Main features of Minibatch KMeans are:

Instead of using the entire dataset at once, it operates in batches.
Uses Gradient Descent update, which is way more faster than what KMeans does.

How it works¶

It takes batches of datasets and finds the centroids for the smaller dataset (minibatch)
Then for the next batch, it uses the centroid found in previous batch and updates it using Gradient Descent.
This simple method makes it faster by a magnitude of the input size.

In [9]:

import numpy as np
import matplotlib.pyplot as plt
import pandas as pd
import time

In [3]:

df = pd.read_csv('my_machine-learning/datasets/customers.csv')
X = df.iloc[:, [3, 4]].values
df.head()

Out[3]:

	CustomerID	Genre	Age	Annual Income (k$)	Spending Score (1-100)
0	1	Male	19	15	39
1	2	Male	21	15	81
2	3	Female	20	16	6
3	4	Female	23	16	77
4	5	Female	31	17	40

Comparing Mini batch kmeans with kmeans¶

In [12]:

from sklearn.cluster import MiniBatchKMeans

clf = MiniBatchKMeans(n_clusters=5, init='k-means++', max_iter=300, n_init=10,  random_state=0)
y_minikmeans = clf.fit_predict(X)

In [13]:

from sklearn.cluster import KMeans

kmean = KMeans(n_clusters=5,)
y_kmeans = kmean.fit_predict(X)

In [14]:

fig = plt.figure(figsize=(15,6))
plt.subplot(121)
plt.scatter(X[:, 0], X[:, 1], c=y_minikmeans, s=50, cmap='viridis')

centers = clf.cluster_centers_
plt.scatter(centers[:, 0], centers[:, 1], c='black', s=150, alpha=0.5)
plt.title('Clusters using DBSCAN')
plt.ylabel('Grocery')
plt.xlabel('Milk')

plt.subplot(122)
plt.scatter(X[:, 0], X[:, 1], c=y_kmeans, s=50, cmap='viridis_r')

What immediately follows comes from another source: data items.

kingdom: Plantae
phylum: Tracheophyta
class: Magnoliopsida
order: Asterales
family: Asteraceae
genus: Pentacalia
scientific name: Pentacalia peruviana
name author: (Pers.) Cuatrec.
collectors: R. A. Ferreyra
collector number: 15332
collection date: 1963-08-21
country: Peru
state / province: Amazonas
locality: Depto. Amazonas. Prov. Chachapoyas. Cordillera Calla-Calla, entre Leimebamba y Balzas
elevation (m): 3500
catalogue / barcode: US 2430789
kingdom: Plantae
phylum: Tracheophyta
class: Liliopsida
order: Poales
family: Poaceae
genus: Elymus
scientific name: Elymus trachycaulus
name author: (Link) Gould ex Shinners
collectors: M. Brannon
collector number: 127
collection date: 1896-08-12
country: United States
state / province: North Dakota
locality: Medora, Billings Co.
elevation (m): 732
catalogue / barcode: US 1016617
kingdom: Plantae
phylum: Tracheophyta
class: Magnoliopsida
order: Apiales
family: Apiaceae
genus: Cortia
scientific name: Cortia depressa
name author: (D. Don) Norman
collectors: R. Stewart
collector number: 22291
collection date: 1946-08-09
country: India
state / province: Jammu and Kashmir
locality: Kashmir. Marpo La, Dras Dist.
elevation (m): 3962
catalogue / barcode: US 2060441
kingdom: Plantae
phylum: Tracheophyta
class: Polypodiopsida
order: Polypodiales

centers = kmean.cluster_centers_
plt.scatter(centers[:, 0], centers[:, 1], c='black', s=150, alpha=0.5)
plt.title('Clusters using kmeans')
plt.ylabel('Grocery')
plt.xlabel('Milk')
plt.show()

well there is not any difference between both for small datasets

Disad¶

The mini batch K-means is faster but gives slightly different results than the normal batch K-means.